Sir Johan asked that, and Gualter answered him. “At other times there are tasks the master likes to do, but when the bull comes this is enough for him. You have carried through the part of the guest just as the rule demands and may rest as you like, on the lord's bed as well, without pillow or cushion as it is.”
“That the lord of a rough barony would not love ease is nothing odd, but I wonder that an unkind bed and hard sleep should ready the body for such tasks as your lord is wont to set himself.”

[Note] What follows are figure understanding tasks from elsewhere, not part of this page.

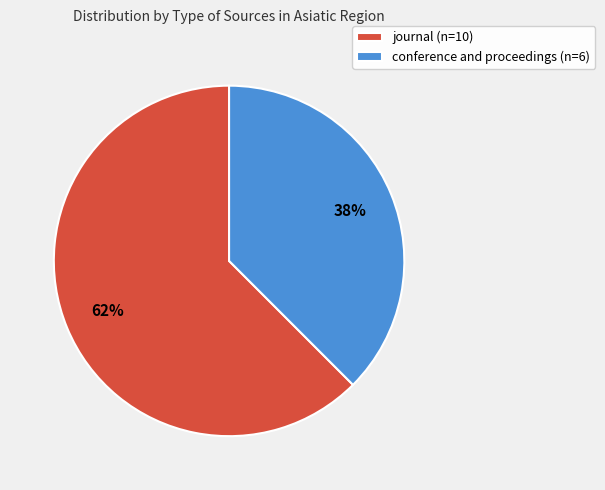

The conference and proceedings slice represents 38% of the pie. True or false?

True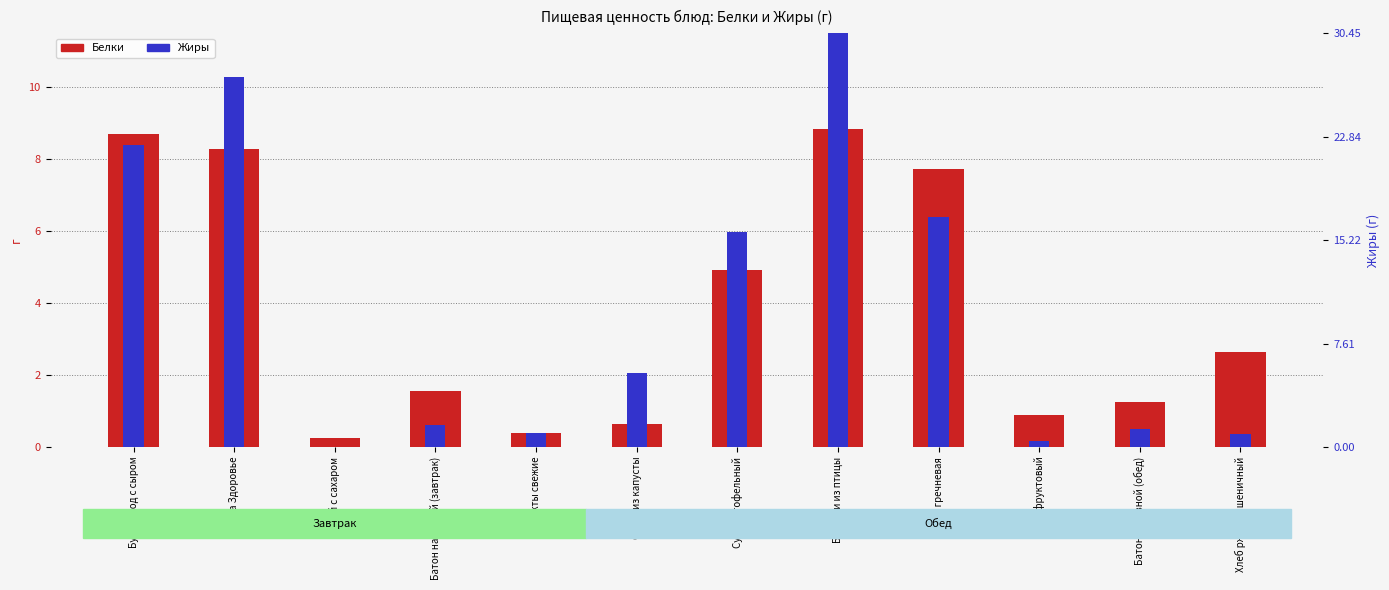

List the series in order of their overall mean, highest first.

Жиры, Белки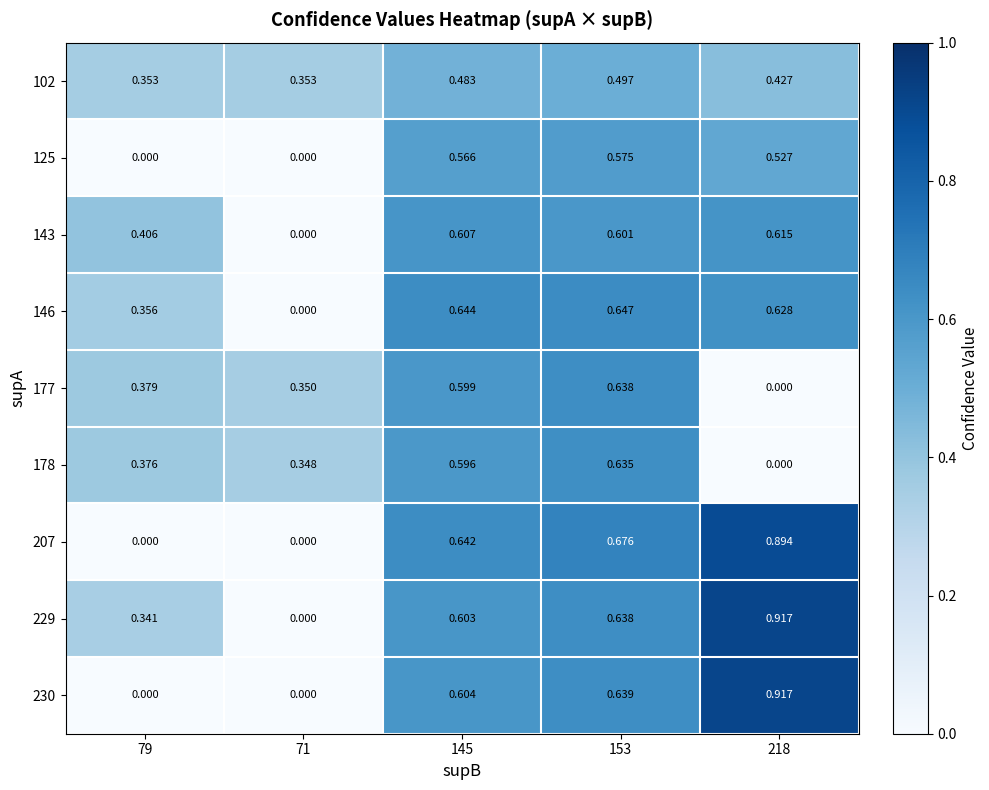

Is the value of 102 at 218 greater than the value of 230 at 218?

No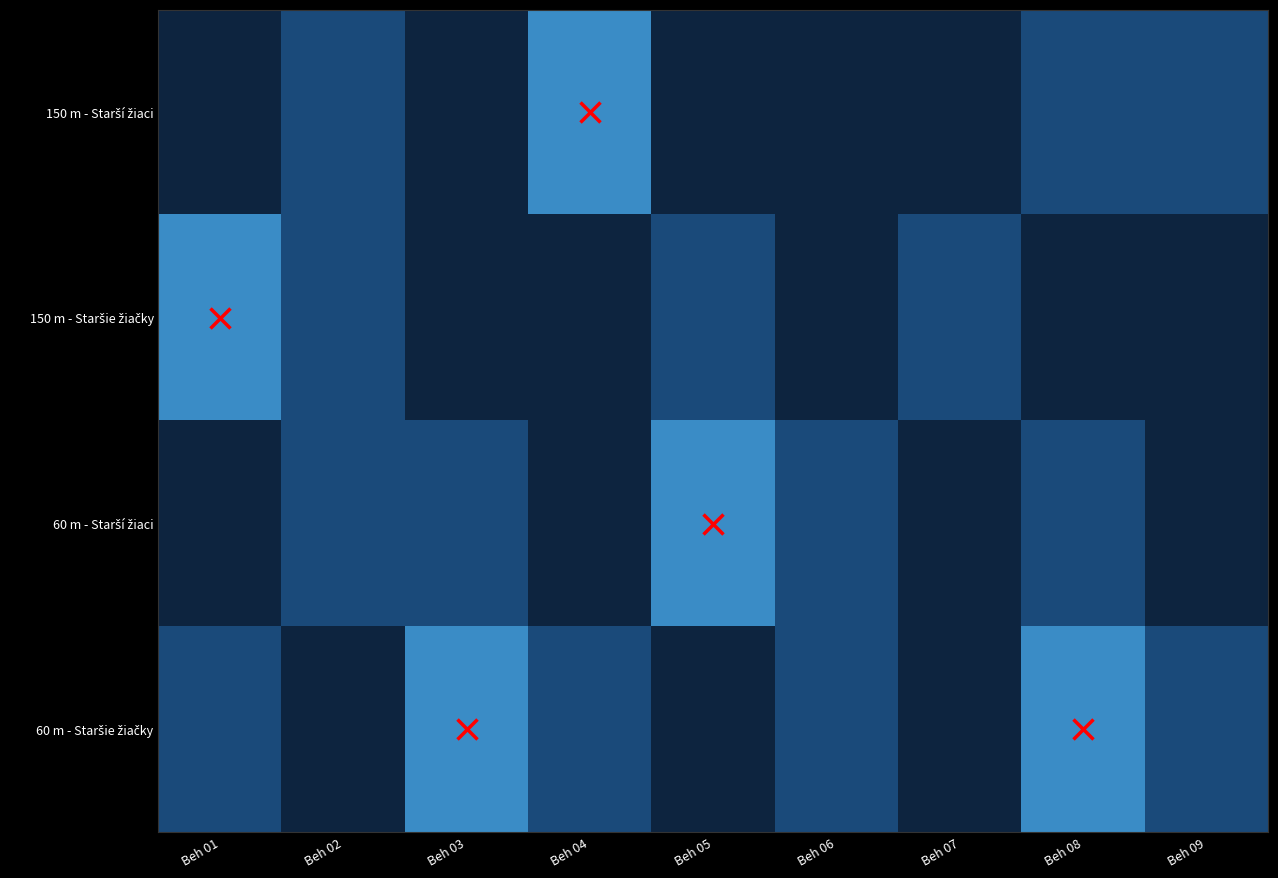

At how many categories does at least one series exceed 8?

9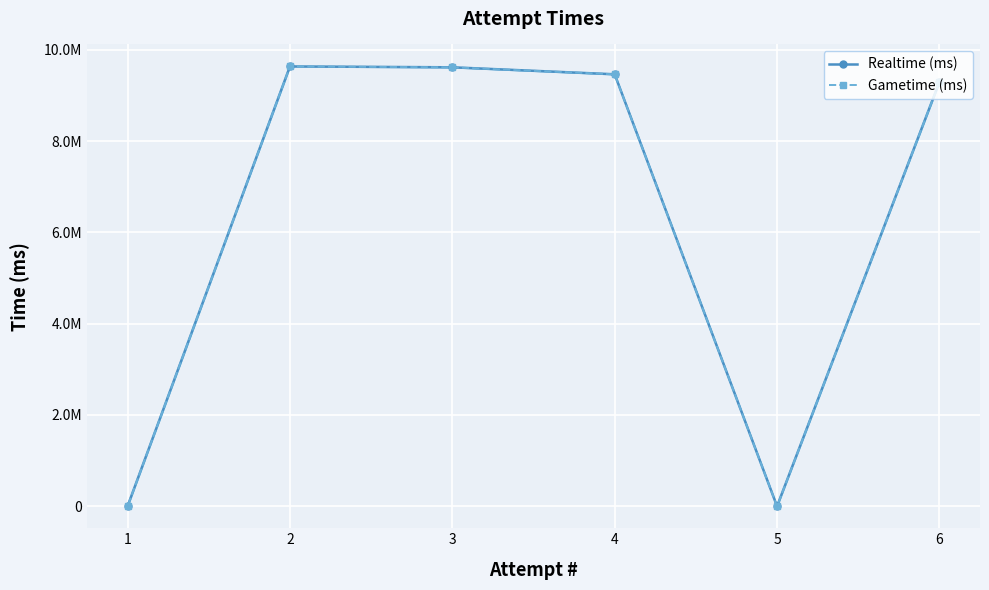

Reading left to right, list all the values displayed in this chart.

Realtime (ms): 9296074	0	9465106	9618216	9637267	0
Gametime (ms): 9296074	0	9465106	9618216	9637267	0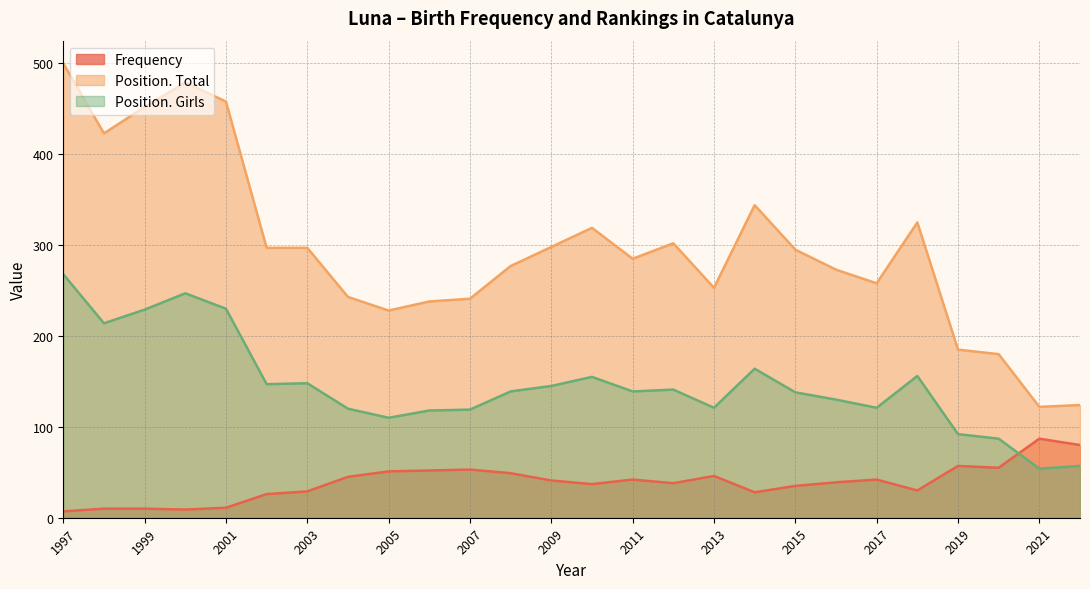

Which series changed the most between 2011 and 1997?

Position. Total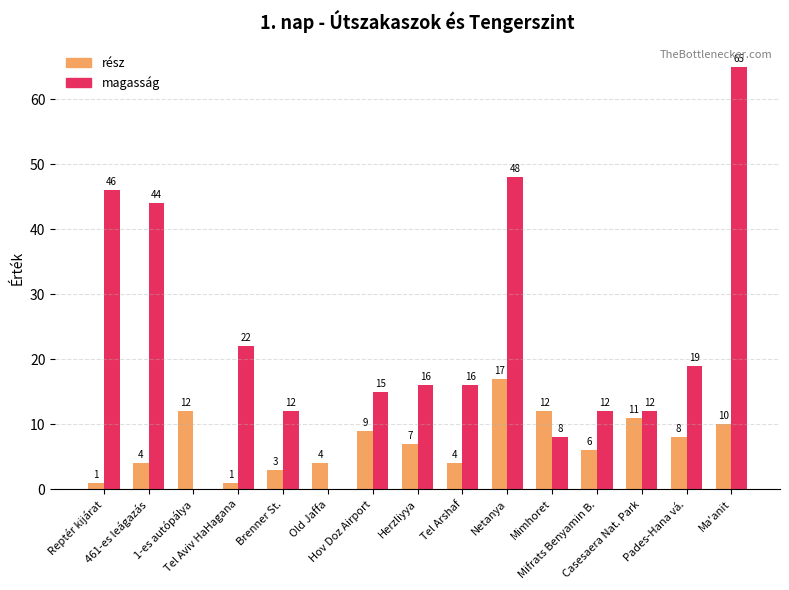

Count the number of categories in the chart.

15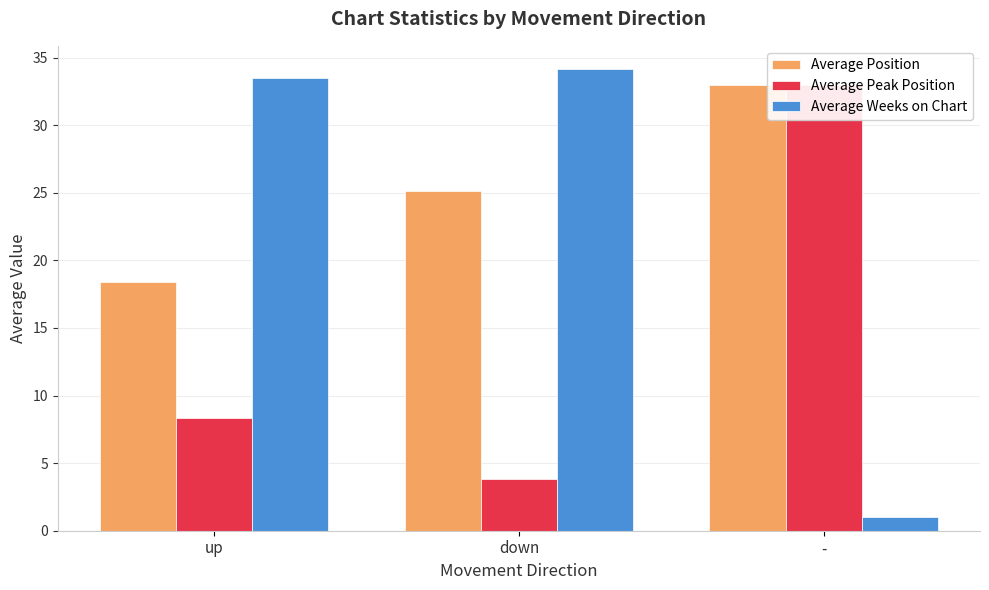

What is the approximate value of Average Peak Position at -?

33.0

“That is so, sir knight, and the master behaves in this way when he desires better rest. There is a goose that likes to visit this court from its lake where it lives and rules over birds and fish, for it is stronger than they, and prouder. Once each day it passes over the walls to strut about and play the lord, and at times the baron is minded to watch and take mirth from it, while at others he chases it down and plucks it. For its feathers have these virtues that are a marvel to learn, that they will fill any pillow or bedding no matter the size and that they give such softness to it that the man whose head rests on it will sleep and have heaven-sent dreams though nightmares troubled him before. The third trait of them is strangest of all. Those feathers, better than others in all other ways, shrivel after a single night, so that you must pluck the goose on the very day you wish to enjoy their comfort.”
Sir Johan bethought himself and reasoned this, that Baron Onophrio would have sought ease on that day if any. For that reason it was right for him to do the like, willing as he was to follow the habits of that place, odd as they were, but suited to the might of a far-traveling knight. “What must I have to challenge the goose?” he asked, and had from Gualter therefore the goose-tangling net the master of Bevim Manor used.